Optimiser la vie
J’ai toujours été dans une optique d’optimisation. Profiter à fond de chaque occasion qui s’offrait à moi pour en tirer les plus grands bénéfices. En l’occurrence, en venant à TI, je voulais me saisir de l’opportunité de ne payer ni loyer ni nourriture afin de mettre le plus possible de côté. Mais les choses ne se sont pas passées comme prévu. Le patron à embaucher trop de personnel, sans doute par sécurité. Nous devons alors nous diviser le peu de travail qu’il y a entre nous tous. Au lieu de faire au moins 35 heures dans le but compléter mes 88 jours et pour mettre minimum 1000 $ de côté chaque semaine comme je l’avais prévu, je me retrouve à faire des petites journées de 5 heures.

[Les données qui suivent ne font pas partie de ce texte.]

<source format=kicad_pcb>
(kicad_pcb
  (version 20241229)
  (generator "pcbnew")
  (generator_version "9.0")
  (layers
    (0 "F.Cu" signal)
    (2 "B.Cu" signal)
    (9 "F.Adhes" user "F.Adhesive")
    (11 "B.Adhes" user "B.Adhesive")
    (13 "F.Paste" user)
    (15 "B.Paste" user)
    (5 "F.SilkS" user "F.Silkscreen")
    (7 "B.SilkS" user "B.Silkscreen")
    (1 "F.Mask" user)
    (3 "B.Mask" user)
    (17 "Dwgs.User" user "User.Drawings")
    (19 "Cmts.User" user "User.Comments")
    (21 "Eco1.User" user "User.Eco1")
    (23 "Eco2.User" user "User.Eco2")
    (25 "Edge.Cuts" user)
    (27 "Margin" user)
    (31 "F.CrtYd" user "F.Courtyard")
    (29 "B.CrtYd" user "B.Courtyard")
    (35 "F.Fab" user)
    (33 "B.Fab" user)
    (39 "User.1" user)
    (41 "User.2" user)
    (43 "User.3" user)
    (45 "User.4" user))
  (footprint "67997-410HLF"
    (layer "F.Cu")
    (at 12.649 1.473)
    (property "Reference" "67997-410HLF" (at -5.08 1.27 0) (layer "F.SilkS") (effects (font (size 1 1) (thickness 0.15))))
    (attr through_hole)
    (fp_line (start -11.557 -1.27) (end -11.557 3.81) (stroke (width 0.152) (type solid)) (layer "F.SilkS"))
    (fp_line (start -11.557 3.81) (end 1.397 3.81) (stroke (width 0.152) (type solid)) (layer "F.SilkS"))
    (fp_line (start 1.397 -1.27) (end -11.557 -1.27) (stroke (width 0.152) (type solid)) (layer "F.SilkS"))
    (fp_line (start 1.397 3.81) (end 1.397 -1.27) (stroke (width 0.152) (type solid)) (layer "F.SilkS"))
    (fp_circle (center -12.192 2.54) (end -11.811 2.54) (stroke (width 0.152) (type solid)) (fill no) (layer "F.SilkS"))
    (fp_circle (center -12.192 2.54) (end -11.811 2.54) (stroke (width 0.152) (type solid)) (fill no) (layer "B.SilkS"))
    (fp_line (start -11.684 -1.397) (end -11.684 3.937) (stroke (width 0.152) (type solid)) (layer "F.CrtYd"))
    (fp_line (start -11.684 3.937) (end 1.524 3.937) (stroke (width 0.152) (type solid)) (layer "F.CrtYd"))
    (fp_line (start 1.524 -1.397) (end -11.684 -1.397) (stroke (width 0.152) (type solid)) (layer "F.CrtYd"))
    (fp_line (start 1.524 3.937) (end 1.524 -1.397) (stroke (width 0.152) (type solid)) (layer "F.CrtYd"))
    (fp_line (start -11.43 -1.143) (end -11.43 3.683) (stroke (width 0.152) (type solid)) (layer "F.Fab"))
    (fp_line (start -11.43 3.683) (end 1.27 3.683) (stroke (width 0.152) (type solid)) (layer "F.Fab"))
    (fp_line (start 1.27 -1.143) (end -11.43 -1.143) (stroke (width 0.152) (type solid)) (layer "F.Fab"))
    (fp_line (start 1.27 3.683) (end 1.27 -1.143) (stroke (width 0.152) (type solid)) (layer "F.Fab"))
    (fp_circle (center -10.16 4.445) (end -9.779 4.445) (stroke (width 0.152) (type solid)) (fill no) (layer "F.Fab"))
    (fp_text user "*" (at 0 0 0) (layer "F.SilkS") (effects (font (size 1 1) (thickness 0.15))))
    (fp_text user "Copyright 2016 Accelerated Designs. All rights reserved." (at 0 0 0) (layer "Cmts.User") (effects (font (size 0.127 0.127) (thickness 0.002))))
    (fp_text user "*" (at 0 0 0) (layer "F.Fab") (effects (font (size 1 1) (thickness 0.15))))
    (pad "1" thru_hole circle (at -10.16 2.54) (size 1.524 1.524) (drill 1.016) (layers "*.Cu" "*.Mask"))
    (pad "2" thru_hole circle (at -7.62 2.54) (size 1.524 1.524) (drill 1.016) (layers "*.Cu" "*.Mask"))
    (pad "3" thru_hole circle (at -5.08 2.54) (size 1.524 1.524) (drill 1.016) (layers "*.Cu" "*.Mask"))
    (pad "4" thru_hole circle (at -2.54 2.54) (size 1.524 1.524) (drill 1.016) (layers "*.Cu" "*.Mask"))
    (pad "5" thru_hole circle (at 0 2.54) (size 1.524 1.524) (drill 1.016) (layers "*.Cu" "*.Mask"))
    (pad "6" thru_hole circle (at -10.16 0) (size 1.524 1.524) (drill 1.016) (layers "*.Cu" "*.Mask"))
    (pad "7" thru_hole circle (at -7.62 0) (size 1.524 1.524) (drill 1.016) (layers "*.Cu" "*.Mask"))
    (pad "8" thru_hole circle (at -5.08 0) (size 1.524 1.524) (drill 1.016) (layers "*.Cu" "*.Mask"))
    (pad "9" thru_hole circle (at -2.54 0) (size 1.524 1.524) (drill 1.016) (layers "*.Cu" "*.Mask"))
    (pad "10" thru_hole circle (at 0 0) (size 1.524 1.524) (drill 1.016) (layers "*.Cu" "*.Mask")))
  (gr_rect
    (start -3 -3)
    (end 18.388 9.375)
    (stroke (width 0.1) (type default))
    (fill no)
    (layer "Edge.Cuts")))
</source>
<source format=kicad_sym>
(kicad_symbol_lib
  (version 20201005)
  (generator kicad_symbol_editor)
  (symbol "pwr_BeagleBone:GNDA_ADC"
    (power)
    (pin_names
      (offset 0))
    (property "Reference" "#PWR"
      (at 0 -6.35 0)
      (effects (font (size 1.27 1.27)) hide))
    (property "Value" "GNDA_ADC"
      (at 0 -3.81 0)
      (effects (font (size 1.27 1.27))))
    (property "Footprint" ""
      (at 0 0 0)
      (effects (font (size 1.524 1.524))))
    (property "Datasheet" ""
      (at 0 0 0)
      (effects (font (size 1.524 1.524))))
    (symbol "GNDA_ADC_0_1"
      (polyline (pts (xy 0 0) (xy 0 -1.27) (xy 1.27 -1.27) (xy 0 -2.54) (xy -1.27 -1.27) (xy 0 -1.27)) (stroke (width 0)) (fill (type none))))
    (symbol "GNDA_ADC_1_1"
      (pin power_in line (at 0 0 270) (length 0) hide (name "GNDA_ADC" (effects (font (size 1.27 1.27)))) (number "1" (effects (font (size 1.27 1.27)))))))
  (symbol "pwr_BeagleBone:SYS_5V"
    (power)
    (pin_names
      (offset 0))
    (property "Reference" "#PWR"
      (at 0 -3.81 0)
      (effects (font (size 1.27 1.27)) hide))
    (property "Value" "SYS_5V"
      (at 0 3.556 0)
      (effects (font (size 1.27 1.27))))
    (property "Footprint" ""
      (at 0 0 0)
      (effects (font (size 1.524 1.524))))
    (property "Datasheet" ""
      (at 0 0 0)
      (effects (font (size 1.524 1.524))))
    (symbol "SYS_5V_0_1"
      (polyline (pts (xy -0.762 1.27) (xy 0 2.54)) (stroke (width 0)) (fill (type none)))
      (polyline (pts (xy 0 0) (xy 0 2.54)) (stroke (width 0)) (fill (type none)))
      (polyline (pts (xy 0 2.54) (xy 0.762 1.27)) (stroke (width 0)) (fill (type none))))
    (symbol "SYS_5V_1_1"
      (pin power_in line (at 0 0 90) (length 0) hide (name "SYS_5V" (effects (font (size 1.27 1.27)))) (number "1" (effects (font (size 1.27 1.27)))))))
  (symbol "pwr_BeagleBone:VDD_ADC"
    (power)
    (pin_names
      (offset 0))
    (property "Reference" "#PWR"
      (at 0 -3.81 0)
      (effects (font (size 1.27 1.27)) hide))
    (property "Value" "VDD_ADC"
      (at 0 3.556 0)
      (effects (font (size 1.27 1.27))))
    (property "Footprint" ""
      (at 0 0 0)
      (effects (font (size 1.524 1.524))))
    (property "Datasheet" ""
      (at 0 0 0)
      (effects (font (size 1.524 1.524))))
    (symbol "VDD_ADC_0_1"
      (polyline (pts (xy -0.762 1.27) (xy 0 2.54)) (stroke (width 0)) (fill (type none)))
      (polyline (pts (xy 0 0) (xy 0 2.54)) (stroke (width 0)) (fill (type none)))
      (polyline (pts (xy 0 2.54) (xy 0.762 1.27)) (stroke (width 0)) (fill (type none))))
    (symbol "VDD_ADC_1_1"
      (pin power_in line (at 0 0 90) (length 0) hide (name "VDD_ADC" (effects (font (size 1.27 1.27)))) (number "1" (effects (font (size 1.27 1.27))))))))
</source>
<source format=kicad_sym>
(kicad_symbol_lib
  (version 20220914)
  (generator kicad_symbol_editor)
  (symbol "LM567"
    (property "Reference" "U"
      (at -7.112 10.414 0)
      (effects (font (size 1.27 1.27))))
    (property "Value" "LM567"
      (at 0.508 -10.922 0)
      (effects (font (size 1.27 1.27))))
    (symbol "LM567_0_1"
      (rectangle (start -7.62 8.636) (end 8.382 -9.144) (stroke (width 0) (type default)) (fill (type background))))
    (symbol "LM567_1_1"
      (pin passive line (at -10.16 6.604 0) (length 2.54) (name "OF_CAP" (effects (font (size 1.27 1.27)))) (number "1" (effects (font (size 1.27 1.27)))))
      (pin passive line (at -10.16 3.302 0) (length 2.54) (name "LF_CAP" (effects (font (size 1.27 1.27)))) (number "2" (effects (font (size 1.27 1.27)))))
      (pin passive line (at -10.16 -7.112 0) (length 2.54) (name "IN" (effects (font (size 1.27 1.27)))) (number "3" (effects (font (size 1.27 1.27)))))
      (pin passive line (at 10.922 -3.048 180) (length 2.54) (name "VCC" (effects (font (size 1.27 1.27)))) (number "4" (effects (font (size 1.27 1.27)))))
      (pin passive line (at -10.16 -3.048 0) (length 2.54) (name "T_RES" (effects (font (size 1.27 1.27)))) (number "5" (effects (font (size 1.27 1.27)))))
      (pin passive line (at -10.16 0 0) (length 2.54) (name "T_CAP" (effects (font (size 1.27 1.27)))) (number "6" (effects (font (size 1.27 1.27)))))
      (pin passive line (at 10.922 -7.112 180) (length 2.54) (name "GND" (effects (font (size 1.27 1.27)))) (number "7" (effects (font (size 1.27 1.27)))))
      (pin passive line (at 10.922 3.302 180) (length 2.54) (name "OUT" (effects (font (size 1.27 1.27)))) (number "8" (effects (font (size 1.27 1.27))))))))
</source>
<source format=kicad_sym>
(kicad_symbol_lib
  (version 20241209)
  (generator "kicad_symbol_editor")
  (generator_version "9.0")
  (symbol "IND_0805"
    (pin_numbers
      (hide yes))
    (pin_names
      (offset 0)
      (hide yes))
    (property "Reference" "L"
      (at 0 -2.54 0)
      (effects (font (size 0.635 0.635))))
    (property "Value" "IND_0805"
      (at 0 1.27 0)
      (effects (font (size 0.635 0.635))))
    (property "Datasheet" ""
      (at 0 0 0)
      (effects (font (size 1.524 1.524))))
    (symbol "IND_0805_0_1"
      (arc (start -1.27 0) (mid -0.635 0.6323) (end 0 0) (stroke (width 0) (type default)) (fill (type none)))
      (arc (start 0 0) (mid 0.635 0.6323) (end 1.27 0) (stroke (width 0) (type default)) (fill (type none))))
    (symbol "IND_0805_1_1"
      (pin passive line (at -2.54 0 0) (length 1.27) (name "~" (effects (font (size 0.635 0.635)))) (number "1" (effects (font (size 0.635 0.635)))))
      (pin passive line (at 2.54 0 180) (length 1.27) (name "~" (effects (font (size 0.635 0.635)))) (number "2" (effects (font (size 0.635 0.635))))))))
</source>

Un stress terrible a alors pris le dessus. Cette impression de perdre mon temps, car je ne l’optimisais pas comme je l’avais prévu en travaillant un maximum pour pouvoir profiter par la suite me hantait. J’avais aussi beaucoup (trop, selon moi) de temps libre sur une île qui est, bien que magnifique, très petite. Je passais alors mes journées à faire des probabilités sur ce que j’allais gagner et j’imaginais ce que j’allais pouvoir m’offrir avec cette si petite somme d’argent. L’angoisse était à son comble.
Tempus, temporis
Le temps est un concept qui a toujours été une source de profonde préoccupation pour moi. Perdre mon temps est l’une des pires choses que je puisse expérimenter. Autant dans ma façon de marcher, que de manger, ou de m’organiser, l’optimisation du temps y est reine. Je veux tant tout voir, tant tout faire que je ne veux pas perdre des minutes de vie inutilement. Je n’ai alors cessé de ruminer le fait qu’en étant nourrie et logée, je pourrais mettre énormément d’argent de côté en faisant beaucoup d’heures de travail, qu’ensuite cet argent me permettrait de financer des activités incroyables et des voyages inoubliables et que, dans tous les cas, je n’avais rien d’autre à faire que de travailler en étant sur une toute petite île dont le tour complet se résume en 1 h 45 de marche.
L’expression « le temps c’est de l’argent » que je déteste tant est au final rentrée dans mon quotidien sans même que j’en ai conscience. Je ne voyais pas d’autres utilités à être venue sur cette île.
Lâcher prise
Au bout d’une semaine, cette situation ne pouvait plus durer. Alors, j’ai tenté le lâcher-prise. Cette grande expression que tout le monde utilise sans vraiment en connaitre la réelle pratique. Encore l’une de ces choses plus faciles à dire qu’à faire. But anyway, je n’avais aucun contrôle, aucune prise dans tous les cas. Que je sois stressée ou non, c’était ainsi. Autant libérer mon esprit d’un stress inutile avec un peu de lâcher-prise et de relativisation. Certes, tout ne s’est pas passé comme je l’avais prévu. C’est frustrant, je l’avoue. Je ne vais peut-être pas mettre tant d’argent de côté. Je ne vais peut-être pas être aussi productive que je l’aurais espéré. Je vais sûrement devoir ralentir mon rythme de vie qui était si speed ces derniers temps. J’ai alors modifié le goal que je m’étais fixé en venant ici : je vais utiliser tout ce temps libre pour prendre soin de moi.
Pendant ce dernier mois à Cairns, entre les sorties, le manque de sommeil et les Mcdos, je n’ai clairement pas pris soin de moi. Je n’étais pas dans l’irrespect de moi-même, mais je n’ai pas été tendre non plus. Alors quoi de mieux qu’un mois régénérant ! De ce pas, je suis allée m’inscrire à la salle de sport de l’île qui, bien qu’elle ne paye pas de mine, fait très bien l’affaire pour se défouler. J’ai commencé à m’offrir chaque soir l’opportunité d’aller me vider la tête dans mon carnet devant une vue extraordinaire, perchée sur Green Hill Fort. Mon cerveau parlant plus vite que ma main puisse écrire est une preuve de la nécessité de cette activité. Je prends le temps d’écouter la petite voix au fond de ma tête qui a dû crier pendant des mois pour se faire entendre. Je m’assois face à la mer et j’écris des articles pour ce blog que je chéris tant. Je mange bien. Je bois de l’eau. Ainsi, j’utilise ce temps, dit « perdu », pour mon bien-être et cette satisfaction est inégalable à celle de l’argent. Peut-être que j’avais besoin de ça après tout. Me donner de l’attention, de l’amour. Peut-être que c’est ce que la vie a voulu m’apporter. Dur à accepter, mais agréable à perpétuer.
J’ai l’impression de respirer à nouveau.